Start of Data extract

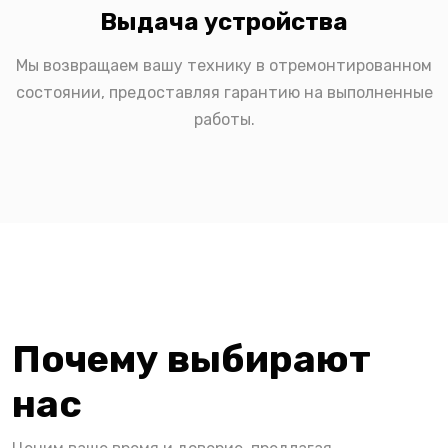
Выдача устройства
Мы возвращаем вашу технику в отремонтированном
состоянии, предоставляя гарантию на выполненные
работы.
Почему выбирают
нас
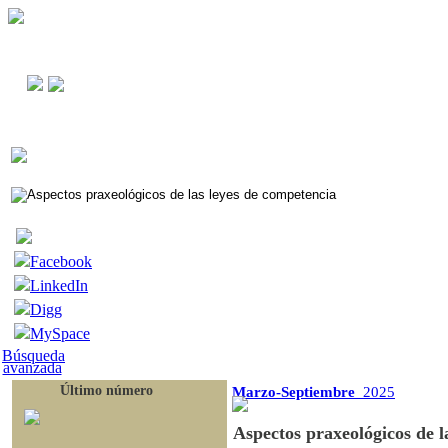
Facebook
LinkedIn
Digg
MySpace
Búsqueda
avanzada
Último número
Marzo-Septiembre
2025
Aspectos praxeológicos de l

End of Data extract
Start of Data extract

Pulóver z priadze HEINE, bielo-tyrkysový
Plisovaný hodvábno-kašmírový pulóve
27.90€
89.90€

End of Data extract

**Exercise requirements**.
Within the material above, only the stretch from the line holding "Выдача устройства" through the line holding "Aspectos praxeológicos de l" is to be restated exactly. Pictures are dropped.

**Exercise result**.
Выдача устройства
Мы возвращаем вашу технику в отремонтированном
состоянии, предоставляя гарантию на выполненные
работы.
Почему выбирают
нас
Facebook
LinkedIn
Digg
MySpace
Búsqueda
avanzada
Último número
Marzo-Septiembre
2025
Aspectos praxeológicos de l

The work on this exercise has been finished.